Now, with the November launch of TV+ just weeks away, Apple is seeking to place some of its TV+ content in movie theaters for traditional theatrical runs, the WSJ reported. Apple (AAPL) - Get Report shares closed 0.49% lower on Friday to $218.82.

Apple is reaching out to movie industry representatives with the goal of placing films that will run on TV+ in theaters prior to their streaming release, according to the report. The films would have typical theatrical run of a few weeks before going live on TV+.

Titles that Apple may seek to play in theaters include Sofia Coppola's On the Rocks, due for a mid-2020 release, and a documentary called The Elephant Queen that chronicles an elephant leading her herd through Africa. In the latter case, Apple may seek to place it in theaters in November, the same time it's available on TV+, so that it can be up for awards season.

The theatrical strategy follows earlier signs that Apple is focused on quality over quantity -- just a few dozen original shows or movies have been announced for TV+, to be rolled out over the coming months. For film projects, Apple is planning to finance six projects per year to the tune of $5 million to $30 million apiece, with a goal of making it to the Academy Awards.

It isn't just glamour and ego driving such a goal -- there's a good business case for chasing theatrical releases and award nominations. It's one that rival Netflix (NFLX) - Get Report has leveraged with some success.

Award nominations may get some viewers more interested in watching a movie. But more importantly, they also make it easier for Hollywood upstarts like Netflix, Apple and Amazon (AMZN) - Get Report to attract top acting and production talent to projects. On an earnings call in January, Netflix content chief discussed the reasoning behind the company's theatrical ambitions with Roma, which had a limited theatrical run and wound up winning three Academy Awards. 

"It's good for the industry to know, it's good for the creative community to know, it's good for fans to know that we're at a time when we're growing big audience films like that," Netflix Chief Content Officer Ted Sarandos said at the time. 

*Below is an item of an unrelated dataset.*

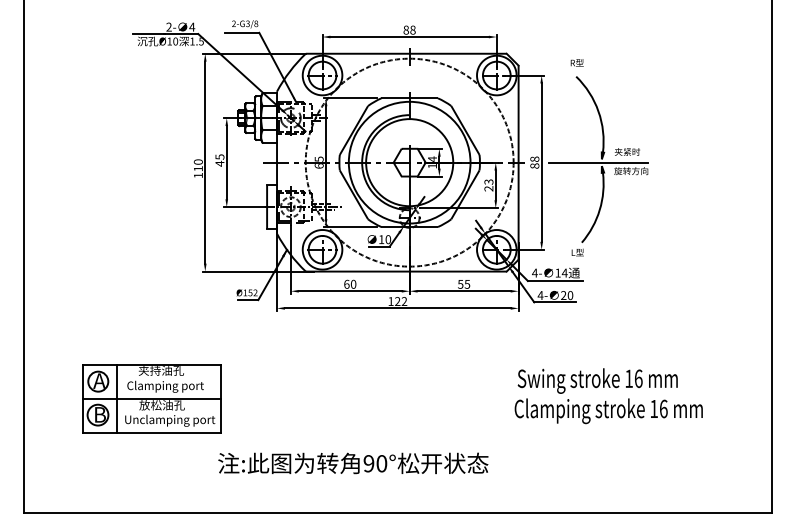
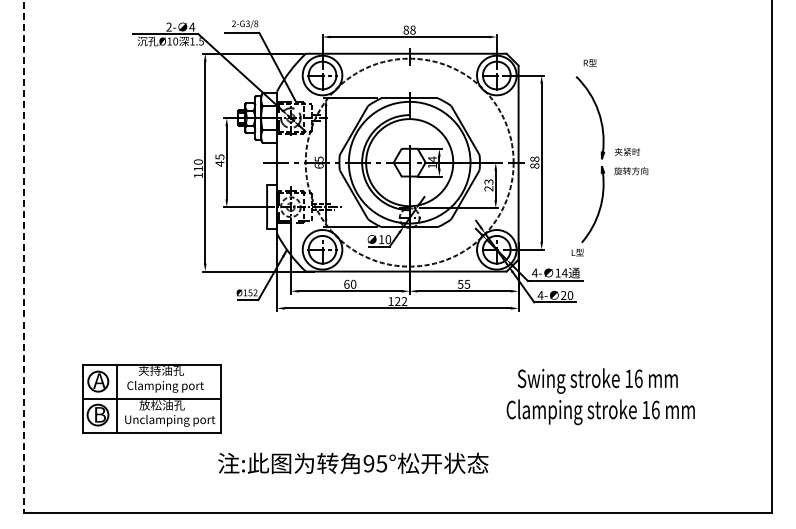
text at (576, 62) position: (576, 62) -> (589, 62)
line at (598, 162): present -> none
line at (23, 257): solid -> dashed
text at (608, 411) position: (608, 411) -> (600, 412)
text at (381, 463): 90° -> 95°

Award nominations aren't just bells and whistles -- in a time when wealthy tech firms are crowding into the entertainment market, money alone isn't enough to lure in the best creative talent, according to Allen Adamson, professor at NYU's Stern School of Business and founder of brand strategy firm Metaforce.

"It's a top-down market, and the Oscars and Golden Globes create an aura of creative excellence that trickles down," he told TheStreet.